Another problem that Prime Minister May has vowed to tackle head-on is that of the lack of effective corporate governance regulation in large owner-managed or unlisted companies. Following the collapse of once-great retail giant BHS, the government is keen to avoid a repeat scenario of how its owners—Sir Philip Green and then Dominic Chappell—were able to pay themselves millions of pounds at the expense of the company, its pension scheme, and employees.

The government has therefore set out two proposals. Firstly, it wants the FRC to work with such business groups as the Institute of Directors (IoD), the Confederation of British Industry (CBI), the Institute for Family Businesses, the British Venture Capital Association, and others to develop a voluntary set of corporate governance principles for large private companies, chaired by “a business figure with relevant experience.”

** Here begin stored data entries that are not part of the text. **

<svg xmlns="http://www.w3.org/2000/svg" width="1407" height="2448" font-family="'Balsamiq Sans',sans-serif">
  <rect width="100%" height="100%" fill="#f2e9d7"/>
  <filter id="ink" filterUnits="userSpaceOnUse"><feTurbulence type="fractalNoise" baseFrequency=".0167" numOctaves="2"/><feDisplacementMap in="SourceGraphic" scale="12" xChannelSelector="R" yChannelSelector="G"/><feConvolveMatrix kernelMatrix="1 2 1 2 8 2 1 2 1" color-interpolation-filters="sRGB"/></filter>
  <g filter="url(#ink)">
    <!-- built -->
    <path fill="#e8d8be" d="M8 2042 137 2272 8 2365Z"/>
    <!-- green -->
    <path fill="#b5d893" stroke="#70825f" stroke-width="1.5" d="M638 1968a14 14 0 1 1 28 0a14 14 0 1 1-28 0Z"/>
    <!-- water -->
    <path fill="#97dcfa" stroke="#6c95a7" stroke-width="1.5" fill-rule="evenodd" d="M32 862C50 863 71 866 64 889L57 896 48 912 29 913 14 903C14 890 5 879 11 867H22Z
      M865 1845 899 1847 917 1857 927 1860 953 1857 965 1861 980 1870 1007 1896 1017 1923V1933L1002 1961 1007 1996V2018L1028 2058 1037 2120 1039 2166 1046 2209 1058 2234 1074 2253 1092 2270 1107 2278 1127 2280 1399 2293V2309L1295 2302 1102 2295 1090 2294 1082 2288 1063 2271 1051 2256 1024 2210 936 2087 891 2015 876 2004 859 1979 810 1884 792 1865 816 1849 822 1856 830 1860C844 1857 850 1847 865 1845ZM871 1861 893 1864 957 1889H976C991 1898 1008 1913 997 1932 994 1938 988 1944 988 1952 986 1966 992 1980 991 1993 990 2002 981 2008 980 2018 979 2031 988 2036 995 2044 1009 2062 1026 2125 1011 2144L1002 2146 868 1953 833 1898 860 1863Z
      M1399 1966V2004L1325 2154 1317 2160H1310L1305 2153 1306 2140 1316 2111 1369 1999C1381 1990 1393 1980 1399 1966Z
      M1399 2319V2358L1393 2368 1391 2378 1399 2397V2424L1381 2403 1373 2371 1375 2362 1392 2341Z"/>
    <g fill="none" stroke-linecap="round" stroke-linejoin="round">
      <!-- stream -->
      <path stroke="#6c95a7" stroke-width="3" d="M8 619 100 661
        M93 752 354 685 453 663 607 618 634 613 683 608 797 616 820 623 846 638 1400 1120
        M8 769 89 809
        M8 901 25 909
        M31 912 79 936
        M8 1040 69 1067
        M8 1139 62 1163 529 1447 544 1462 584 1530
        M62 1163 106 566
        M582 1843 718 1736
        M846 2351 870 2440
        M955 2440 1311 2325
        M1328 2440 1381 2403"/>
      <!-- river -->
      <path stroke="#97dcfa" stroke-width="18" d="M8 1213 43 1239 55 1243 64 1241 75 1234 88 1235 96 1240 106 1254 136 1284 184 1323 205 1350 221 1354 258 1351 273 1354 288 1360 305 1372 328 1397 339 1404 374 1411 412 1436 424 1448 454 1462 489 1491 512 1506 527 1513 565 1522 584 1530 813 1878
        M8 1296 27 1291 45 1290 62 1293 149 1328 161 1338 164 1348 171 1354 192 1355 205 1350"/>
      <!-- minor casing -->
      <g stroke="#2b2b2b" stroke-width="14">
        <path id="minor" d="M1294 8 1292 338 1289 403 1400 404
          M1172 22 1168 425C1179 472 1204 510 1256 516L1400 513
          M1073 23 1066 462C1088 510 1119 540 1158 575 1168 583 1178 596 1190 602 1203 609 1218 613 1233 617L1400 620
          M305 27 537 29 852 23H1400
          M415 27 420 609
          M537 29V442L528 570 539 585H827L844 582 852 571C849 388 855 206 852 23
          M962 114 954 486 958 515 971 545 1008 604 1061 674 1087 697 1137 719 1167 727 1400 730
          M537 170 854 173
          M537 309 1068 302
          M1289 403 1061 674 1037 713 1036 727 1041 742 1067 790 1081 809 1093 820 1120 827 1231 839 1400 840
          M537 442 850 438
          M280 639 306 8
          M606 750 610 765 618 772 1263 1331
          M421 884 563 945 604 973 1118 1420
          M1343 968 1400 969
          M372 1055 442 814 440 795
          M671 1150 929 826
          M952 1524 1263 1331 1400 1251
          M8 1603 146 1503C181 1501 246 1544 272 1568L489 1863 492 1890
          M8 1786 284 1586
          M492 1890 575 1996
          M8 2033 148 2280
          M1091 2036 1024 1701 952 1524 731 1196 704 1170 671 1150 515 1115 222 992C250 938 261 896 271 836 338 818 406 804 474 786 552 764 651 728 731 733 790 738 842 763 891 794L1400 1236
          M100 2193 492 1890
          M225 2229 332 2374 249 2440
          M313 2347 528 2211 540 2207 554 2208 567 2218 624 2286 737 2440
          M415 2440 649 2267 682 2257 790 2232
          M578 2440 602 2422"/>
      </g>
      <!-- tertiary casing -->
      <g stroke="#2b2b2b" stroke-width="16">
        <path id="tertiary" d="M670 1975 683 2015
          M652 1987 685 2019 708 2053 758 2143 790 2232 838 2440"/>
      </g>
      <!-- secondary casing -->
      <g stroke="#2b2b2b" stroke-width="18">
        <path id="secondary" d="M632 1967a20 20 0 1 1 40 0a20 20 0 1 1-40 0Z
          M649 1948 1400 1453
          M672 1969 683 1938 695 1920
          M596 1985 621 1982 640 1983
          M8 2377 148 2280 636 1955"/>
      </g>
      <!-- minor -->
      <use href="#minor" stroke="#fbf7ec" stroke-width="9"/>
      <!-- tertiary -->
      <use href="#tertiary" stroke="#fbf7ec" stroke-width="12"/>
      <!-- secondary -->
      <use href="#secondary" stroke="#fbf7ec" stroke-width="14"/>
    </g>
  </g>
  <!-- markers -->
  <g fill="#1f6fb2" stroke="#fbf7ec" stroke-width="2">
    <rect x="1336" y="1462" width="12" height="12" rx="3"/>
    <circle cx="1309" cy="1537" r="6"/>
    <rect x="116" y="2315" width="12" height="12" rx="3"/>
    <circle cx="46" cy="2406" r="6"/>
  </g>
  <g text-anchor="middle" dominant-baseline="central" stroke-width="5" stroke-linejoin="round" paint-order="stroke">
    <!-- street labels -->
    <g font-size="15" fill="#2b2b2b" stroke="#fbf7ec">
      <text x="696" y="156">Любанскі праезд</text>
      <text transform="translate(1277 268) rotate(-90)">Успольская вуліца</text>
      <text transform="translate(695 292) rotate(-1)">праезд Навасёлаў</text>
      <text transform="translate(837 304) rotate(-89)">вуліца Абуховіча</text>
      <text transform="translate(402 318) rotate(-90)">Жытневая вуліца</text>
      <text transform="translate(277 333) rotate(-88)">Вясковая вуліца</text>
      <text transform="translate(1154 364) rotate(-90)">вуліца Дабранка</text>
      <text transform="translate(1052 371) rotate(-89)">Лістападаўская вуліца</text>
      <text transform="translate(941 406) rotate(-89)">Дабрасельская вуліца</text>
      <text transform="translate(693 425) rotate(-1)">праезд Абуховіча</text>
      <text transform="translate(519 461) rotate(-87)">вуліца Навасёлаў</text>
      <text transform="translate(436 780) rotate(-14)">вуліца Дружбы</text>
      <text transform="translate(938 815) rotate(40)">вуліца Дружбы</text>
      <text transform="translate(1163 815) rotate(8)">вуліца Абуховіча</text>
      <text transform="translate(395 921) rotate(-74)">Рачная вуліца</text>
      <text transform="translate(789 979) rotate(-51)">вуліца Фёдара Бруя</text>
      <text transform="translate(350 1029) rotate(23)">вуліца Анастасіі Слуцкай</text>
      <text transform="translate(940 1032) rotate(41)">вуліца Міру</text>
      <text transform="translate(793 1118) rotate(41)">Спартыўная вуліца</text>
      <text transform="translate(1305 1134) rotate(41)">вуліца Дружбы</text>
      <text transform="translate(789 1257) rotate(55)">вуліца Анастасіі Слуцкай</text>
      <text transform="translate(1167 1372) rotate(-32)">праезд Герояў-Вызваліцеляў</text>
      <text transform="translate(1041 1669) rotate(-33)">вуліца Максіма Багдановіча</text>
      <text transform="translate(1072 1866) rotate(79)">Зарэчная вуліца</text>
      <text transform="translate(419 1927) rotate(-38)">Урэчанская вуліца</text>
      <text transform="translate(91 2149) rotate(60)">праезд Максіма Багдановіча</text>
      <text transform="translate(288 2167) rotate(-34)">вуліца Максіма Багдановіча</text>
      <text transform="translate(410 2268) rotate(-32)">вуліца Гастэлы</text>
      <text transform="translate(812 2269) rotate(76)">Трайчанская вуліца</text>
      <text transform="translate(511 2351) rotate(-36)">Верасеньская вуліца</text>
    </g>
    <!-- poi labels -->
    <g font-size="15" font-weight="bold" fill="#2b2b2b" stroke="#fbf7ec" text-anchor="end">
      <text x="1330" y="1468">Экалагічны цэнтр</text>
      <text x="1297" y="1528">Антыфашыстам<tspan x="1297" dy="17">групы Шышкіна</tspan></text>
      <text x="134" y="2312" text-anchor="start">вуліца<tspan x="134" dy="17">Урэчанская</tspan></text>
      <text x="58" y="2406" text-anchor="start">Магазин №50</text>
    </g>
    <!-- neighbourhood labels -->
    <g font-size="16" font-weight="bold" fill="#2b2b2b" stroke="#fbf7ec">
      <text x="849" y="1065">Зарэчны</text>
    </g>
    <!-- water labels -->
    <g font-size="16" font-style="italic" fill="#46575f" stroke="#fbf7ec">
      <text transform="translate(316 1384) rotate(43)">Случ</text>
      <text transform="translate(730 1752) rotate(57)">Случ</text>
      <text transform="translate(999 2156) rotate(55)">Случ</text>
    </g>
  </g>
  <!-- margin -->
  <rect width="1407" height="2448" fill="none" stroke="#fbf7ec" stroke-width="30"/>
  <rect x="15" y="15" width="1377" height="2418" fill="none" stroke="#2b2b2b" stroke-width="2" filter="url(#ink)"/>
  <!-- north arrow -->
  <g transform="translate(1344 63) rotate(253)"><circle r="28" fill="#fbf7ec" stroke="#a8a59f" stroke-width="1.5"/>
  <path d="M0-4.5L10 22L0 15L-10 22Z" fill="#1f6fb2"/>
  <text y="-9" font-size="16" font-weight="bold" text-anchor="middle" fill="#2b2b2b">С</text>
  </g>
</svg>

Secondly, the government wants to introduce secondary legislation to require those companies of a “significant size” that are not already subject to any existing requirement to disclose their corporate governance arrangements in their Directors’ Report and on their Website, including whether they follow any formal code. The government will also consider extending a similar requirement to limited liability partnerships (LLPs), such as law and accountancy firms, “of equivalent scale.”

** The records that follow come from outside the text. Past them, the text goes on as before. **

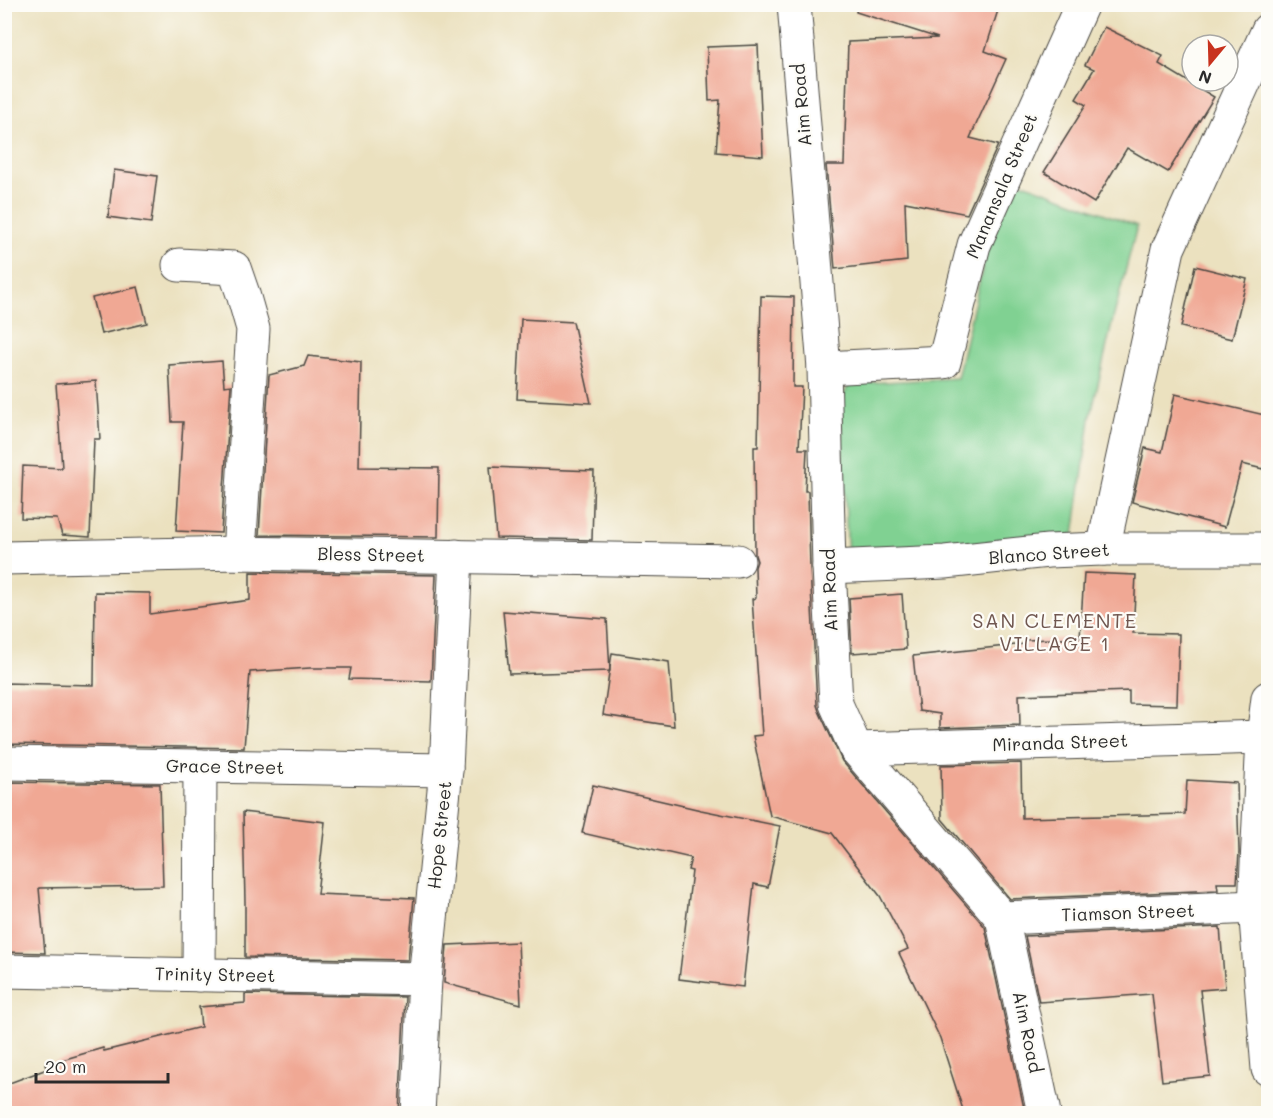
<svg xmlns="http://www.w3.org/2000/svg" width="1273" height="1118" font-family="Mali,sans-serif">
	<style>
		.green { fill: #80d192; stroke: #567e5e; stroke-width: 1.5 }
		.building { fill: #f0a894 }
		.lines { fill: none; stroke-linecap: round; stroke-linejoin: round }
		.minor-casing { stroke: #484641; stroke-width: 35 }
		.minor { stroke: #fff; stroke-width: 33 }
		.labels { text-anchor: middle; stroke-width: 4.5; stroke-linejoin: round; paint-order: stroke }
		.street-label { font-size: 18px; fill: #2b2b2b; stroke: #fdfcf7 }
		.neighbourhood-label { font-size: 20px; letter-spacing: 1.5px; fill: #705750; stroke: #fdfcf7 }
	</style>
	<rect width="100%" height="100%" fill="#fdfcf7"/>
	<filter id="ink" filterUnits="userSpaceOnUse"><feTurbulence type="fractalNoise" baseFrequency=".0167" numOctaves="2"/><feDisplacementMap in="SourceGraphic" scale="12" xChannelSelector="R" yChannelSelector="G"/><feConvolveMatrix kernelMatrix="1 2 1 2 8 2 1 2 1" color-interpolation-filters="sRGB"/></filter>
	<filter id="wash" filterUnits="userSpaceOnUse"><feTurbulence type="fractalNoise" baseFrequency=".008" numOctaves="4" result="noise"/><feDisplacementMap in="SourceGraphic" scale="24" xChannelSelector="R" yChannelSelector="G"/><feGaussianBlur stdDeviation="1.35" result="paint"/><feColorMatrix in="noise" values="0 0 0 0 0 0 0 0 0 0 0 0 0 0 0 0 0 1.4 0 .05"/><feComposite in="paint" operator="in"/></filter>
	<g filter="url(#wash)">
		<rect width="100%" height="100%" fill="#ebe1bf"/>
		<polygon class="green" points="1013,179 1137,226 1113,319 1090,419 1074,535 848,556 840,404 849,384 957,378 987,249"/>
		<g id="blocks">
			<g class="building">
				<polygon points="857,4 1000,4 985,51 1006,59 970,138 998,145 967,214 905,202 907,261 835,269 826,165 844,165 848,42 938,38 856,12"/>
				<polygon points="1104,27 1163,56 1159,64 1214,97 1168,172 1127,148 1094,203 1044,172 1086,105 1076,99 1094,69 1085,65"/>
				<polygon points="758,45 763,156 716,152 720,100 709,101 707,47"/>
				<polygon points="114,170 157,176 151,223 108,217"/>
				<polygon points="1195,266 1247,279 1232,339 1181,327"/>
				<polygon points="138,287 147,323 101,334 92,298"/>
				<polygon points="761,296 794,297 793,387 802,387 799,449 807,449 805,491 808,491 810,568 817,705 819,711 842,761 985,927 1025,1113 964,1113 940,1038 899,953 908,949 880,896 832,833 770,816 753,736 762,735 752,599 756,598 755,567 757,561 755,555 754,447 758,447"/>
				<polygon points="521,319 573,322 591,403 517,399"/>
				<polygon points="308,356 361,362 359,467 439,468 438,537 259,535 269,375 304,366"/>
				<polygon points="222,361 224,386 231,385 221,533 176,531 183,422 172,422 169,365"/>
				<polygon points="96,381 100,439 94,439 90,537 62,535 57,519 21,518 23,466 62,468 56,384"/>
				<polygon points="1175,394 1269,416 1269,443 1263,469 1242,464 1225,527 1132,502 1145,448 1162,452"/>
				<polygon points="490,467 594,471 592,540 496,538"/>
				<polygon points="250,572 436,575 431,681 349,679 351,668 310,668 250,672 244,748 4,744 4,683 94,685 95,592 150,593 150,614 250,600"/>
				<polygon points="1084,573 1136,575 1133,633 1179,634 1177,705 1129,704 1129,691 1019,695 1020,725 940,728 940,714 919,711 913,656 1025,644 1025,640 1080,638"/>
				<polygon points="902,594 906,649 852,653 849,598"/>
				<polygon points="503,611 607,619 610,671 509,674"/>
				<polygon points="612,653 669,662 674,726 603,715"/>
				<polygon points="1021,763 1022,818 1185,814 1187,780 1237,783 1239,852 1237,883 1217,883 1218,890 1010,899 942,819 941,765"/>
				<polygon points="4,782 160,784 163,886 39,888 45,953 4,952"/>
				<polygon points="593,785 701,810 780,826 768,887 754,884 743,987 679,979 692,871 688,870 691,858 582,833"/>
				<polygon points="243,812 325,822 317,894 414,898 408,960 245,957 245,902"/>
				<polygon points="1220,927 1225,988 1200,990 1210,1076 1162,1081 1152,994 1039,1002 1025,936"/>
				<polygon points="518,942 521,1004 444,983 447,945"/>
				<polygon points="245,994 405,997 399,1113 4,1113 4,1085 47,1069 45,1065 103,1048 104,1051 201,1027 199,1007 245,1003"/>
			</g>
		</g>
	</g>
	<g filter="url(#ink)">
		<use href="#blocks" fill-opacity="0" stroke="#484641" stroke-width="1.5"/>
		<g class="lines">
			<defs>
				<g id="minor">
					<polyline points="794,4 824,368 829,567 836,704 856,749 1002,918 1043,1108 1044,1114"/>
					<polyline points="179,265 234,268 243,294 253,329 239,553"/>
					<polyline points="824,368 944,362 974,245 1082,4"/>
					<polyline points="1103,549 1168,249 1268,30"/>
					<polyline points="4,558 239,553 738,561"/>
					<polyline points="829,567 945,562 1048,551 1103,549 1268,549"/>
					<polyline points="1268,698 1263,737 1255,907 1268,1069"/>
					<polyline points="856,749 1263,737"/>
					<polyline points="4,763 446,770"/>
					<polyline points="1002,918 1255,907"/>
					<polyline points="4,971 425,979"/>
					<polyline points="199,975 200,766"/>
					<polyline points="418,1114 425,979 446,770 456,556"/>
				</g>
			</defs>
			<use href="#minor" class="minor-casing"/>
			<use href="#minor" class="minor"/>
		</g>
	</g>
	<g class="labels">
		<g class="street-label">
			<text transform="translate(802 105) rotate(-95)" y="6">Aim Road</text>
			<text transform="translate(1002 186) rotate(-67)" y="6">Manansala Street</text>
			<text transform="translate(1049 554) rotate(-4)" y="6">Blanco Street</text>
			<text transform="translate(371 555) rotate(1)" y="6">Bless Street</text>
			<text transform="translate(830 590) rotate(-92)" y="6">Aim Road</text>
			<text transform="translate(1060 743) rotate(-2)" y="6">Miranda Street</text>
			<text transform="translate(225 767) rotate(1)" y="6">Grace Street</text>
			<text transform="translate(440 835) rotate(-84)" y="6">Hope Street</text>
			<text transform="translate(1128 913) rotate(-2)" y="6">Tiamson Street</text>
			<text transform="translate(215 975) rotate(1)" y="6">Trinity Street</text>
			<text transform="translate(1027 1032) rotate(78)" y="6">Aim Road</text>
		</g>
		<g class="neighbourhood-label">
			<text x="1055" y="628">SAN CLEMENTE<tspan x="1055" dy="23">VILLAGE 1</tspan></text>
		</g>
	</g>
	<rect width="1273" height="1118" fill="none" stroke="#fdfcf7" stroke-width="24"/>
	<g transform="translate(1210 63) rotate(199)"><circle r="28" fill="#fdfcf7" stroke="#a9a8a5" stroke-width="1.5"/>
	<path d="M0-4.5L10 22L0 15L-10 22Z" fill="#c8321e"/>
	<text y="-9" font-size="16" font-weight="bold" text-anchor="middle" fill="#2b2b2b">N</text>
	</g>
	<path d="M36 1073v9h132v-9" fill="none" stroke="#2b2b2b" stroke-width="3"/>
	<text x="45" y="1073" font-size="18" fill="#2b2b2b" stroke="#fdfcf7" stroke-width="4.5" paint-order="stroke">20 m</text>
</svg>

The term “significant” has not yet been defined, but it could be used to encapsulate a company’s employee numbers, its economic and market impact, its level of public interest, whether it delivers essential public services, has massive debts, or the number of pension beneficiaries it has.

Passing legislation is one issue, however—investigating wrongdoing and enforcing the rules is another. Business groups and investor bodies have long questioned whether the FRC has the powers, resources, and status to undertake its remit effectively. Sadly for the regulator, the government has made no mention of giving it any extra money.

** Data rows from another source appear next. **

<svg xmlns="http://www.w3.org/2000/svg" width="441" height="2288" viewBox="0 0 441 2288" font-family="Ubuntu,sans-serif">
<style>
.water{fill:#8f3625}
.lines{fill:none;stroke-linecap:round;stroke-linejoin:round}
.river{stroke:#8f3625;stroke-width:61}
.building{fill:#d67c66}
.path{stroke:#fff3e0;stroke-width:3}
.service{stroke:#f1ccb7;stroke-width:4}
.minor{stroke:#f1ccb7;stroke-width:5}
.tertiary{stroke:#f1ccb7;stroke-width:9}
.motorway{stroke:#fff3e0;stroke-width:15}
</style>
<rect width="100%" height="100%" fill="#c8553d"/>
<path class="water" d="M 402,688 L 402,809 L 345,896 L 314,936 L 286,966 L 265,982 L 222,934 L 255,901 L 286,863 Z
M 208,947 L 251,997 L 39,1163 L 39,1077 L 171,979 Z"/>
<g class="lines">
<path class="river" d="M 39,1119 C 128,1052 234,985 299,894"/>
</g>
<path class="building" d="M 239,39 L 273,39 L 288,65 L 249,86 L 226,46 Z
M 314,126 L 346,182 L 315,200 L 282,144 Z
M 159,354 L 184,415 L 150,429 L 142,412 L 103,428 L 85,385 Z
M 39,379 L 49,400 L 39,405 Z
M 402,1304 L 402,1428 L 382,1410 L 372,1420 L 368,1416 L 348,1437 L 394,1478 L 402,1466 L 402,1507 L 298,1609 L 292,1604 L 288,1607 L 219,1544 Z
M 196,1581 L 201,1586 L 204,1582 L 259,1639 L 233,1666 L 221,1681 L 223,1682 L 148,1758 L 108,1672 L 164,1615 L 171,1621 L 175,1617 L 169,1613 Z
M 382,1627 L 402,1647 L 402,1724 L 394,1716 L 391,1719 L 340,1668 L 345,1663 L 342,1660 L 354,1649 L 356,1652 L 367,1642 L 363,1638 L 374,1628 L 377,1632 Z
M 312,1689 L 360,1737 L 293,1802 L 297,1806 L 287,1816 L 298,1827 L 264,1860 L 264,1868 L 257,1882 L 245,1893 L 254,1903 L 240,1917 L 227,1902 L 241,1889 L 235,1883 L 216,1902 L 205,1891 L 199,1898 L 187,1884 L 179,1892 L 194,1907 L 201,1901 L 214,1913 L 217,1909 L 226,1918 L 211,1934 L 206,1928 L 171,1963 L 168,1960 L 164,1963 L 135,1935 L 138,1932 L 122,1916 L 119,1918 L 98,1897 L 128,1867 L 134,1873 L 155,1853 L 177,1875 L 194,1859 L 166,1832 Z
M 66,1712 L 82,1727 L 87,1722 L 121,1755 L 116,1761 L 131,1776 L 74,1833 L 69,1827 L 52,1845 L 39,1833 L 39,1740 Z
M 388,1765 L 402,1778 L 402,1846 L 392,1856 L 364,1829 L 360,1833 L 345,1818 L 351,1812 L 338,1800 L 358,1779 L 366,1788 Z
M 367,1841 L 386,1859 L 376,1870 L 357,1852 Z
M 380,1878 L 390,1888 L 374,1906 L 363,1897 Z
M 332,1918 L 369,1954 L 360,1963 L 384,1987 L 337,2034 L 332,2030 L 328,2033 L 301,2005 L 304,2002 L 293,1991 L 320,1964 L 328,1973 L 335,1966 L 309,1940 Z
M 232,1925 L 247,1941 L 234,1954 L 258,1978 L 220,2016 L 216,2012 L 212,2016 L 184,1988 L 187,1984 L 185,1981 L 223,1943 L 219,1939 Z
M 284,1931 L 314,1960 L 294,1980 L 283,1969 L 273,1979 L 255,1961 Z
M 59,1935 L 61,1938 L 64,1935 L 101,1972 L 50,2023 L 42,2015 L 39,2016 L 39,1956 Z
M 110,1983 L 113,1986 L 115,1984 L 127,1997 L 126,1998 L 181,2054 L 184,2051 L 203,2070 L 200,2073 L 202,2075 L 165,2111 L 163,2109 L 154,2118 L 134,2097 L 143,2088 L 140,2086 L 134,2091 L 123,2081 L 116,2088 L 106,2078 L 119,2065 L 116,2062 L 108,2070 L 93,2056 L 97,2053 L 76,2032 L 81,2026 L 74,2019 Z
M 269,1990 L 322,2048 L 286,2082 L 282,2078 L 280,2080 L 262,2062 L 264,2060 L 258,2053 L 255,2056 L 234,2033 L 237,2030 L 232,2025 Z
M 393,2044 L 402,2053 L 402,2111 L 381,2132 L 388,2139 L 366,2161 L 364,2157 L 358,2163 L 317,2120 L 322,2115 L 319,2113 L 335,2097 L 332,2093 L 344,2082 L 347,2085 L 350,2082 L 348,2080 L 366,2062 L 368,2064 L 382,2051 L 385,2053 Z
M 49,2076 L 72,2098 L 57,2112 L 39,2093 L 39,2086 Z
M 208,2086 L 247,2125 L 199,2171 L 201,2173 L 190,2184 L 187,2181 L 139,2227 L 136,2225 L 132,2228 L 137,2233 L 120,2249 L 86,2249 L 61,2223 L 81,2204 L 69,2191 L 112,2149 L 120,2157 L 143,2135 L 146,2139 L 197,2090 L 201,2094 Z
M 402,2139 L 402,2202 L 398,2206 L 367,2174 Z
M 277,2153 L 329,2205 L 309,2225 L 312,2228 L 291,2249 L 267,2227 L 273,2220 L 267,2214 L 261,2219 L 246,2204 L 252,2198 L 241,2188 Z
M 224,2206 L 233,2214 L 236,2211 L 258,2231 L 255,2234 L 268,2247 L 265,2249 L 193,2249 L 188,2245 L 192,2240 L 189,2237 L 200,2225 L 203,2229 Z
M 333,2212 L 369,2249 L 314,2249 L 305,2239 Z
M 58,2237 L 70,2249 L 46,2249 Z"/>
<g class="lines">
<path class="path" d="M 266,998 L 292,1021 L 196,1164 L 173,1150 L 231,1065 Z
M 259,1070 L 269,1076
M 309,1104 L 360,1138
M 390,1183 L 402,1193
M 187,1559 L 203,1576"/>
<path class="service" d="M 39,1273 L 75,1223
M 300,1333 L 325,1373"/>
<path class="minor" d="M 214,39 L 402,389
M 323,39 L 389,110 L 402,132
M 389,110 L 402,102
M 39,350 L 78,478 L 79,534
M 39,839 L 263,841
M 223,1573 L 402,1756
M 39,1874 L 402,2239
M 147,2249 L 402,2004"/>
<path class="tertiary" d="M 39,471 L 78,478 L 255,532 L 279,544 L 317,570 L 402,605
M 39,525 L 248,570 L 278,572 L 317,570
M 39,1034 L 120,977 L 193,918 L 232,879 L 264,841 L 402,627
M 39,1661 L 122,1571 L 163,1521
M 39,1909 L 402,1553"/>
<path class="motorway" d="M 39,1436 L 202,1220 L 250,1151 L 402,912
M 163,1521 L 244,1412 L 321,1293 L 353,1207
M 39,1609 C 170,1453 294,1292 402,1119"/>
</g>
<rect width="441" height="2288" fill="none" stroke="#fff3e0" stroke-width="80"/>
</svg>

Instead, the government thinks that better coordination between the FRC, the Financial Conduct Authority, and the Insolvency Service might be the way forward. It wants them to conclude new or, in some cases, revised letters of understanding with each other before the year is out to ensure the most effective use of their existing powers to sanction directors and ensure the integrity of corporate governance reporting.

The FRC intends to consult on amendments to the U.K. Corporate Governance Code in the late autumn, while the government will present draft secondary legislation (where required) before Parliament by March 2018 so that the new rules come into immediate effect from June 2018.

Business bodies like the CBI, ICSA, and The Governance Institute largely support the proposals. The Institute of Business Ethics has also welcomed them, particularly the government’s desire to improve corporate governance in large, privately owned businesses. “There needs to be a recognition that all company directors, not just those of listed companies, are subject to the legal duty set out in the law whereby boards must take stakeholder and ethical issues into account when making strategic decisions,” says its director, Philippa Foster Back.

But the proposals have also met with a fair deal of criticism, particularly since they are not as tough as May first promised on her campaign trail or as the Conservatives put in their election manifesto.

The Trades Union Congress, the U.K.’s umbrella organisation for trades unions, has called the proposals “feeble,” while the GMB Union—one of the country’s biggest—has called the government’s retreat from having worker representation on boards a “pathetic climb down,” adding that “the Tories have once again sided with the fat cats over the workers.”

Some experts are also critical of some of the reforms, particularly around executive pay. Keith Grint, professor of public leadership and management at Warwick Business School, says that the government’s reforms concerning the ratio of CEO pay to average employee earnings “are unlikely to change very much.” “The ratio has been growing for decades, shows no sign of decreasing, has never been related to any kind of company performance, and manifests radical differences from the ratios that Germany or Japan have,” he says.